# Task brief
Write out the material below again, line for line, without any images.

# Provided data
+++

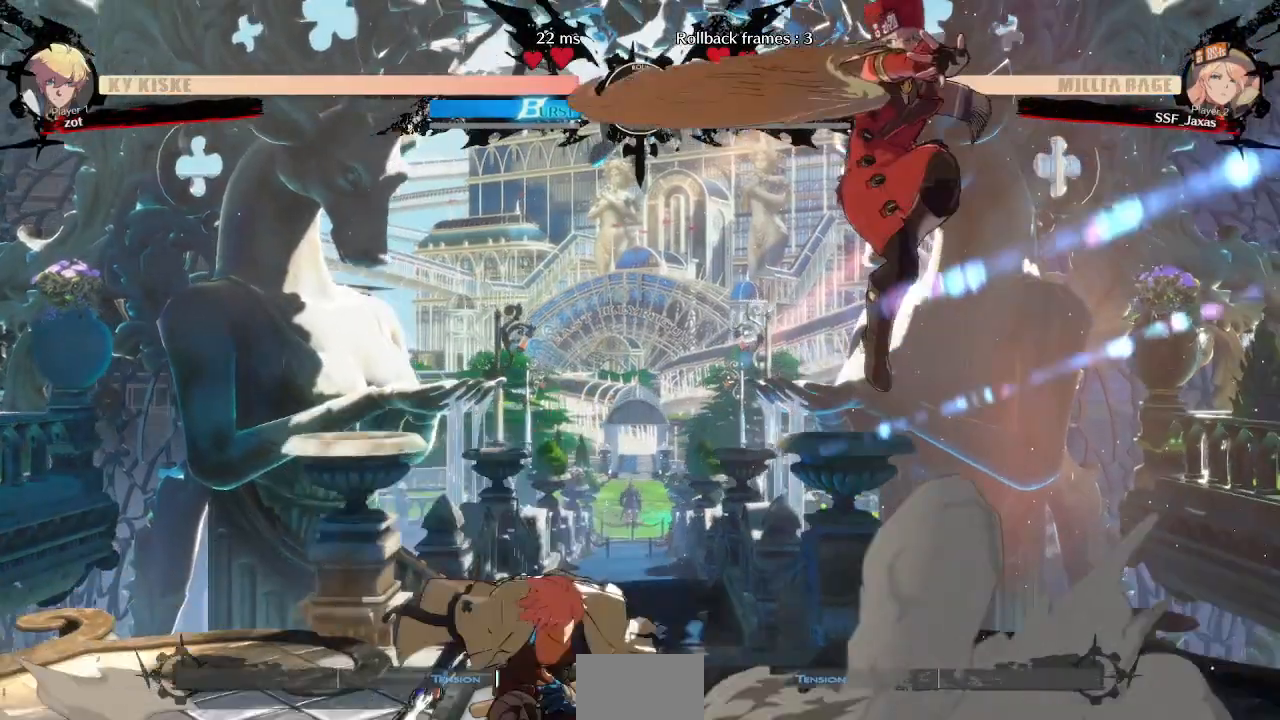
{"dt_ms": 500, "buttons": ["DPAD_LEFT"], "events": [[17, "TRIANGLE", "up"], [267, "DPAD_RIGHT", "up"], [350, "DPAD_LEFT", "down"], [350, "DPAD_UP", "down"], [500, "DPAD_UP", "up"]]}
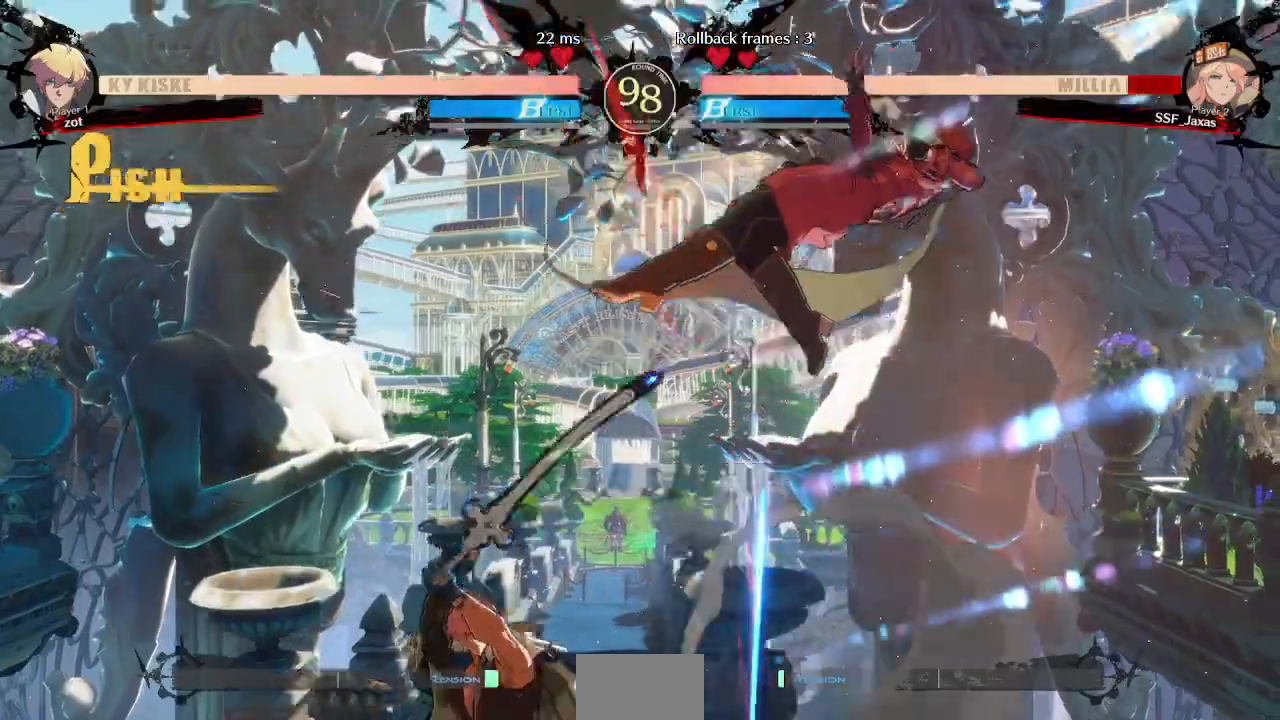
{"dt_ms": 500, "buttons": ["SQUARE", "TRIANGLE", "DPAD_RIGHT"]}
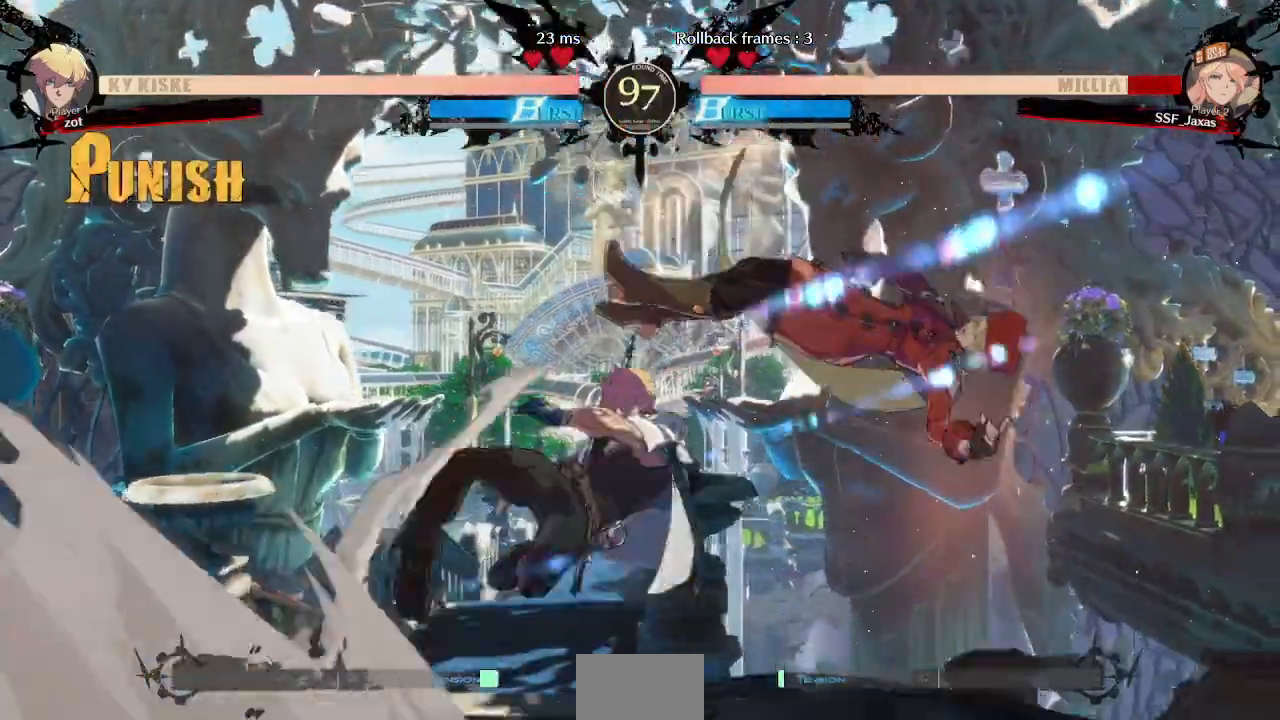
{"dt_ms": 500, "buttons": ["DPAD_RIGHT"], "events": [[117, "SQUARE", "up"], [117, "TRIANGLE", "up"]]}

+++

# Answer area
{"dt_ms": 500, "buttons": ["DPAD_LEFT"], "events": [[17, "TRIANGLE", "up"], [267, "DPAD_RIGHT", "up"], [350, "DPAD_LEFT", "down"], [350, "DPAD_UP", "down"], [500, "DPAD_UP", "up"]]}
{"dt_ms": 500, "buttons": ["SQUARE", "TRIANGLE", "DPAD_RIGHT"]}
{"dt_ms": 500, "buttons": ["DPAD_RIGHT"], "events": [[117, "SQUARE", "up"], [117, "TRIANGLE", "up"]]}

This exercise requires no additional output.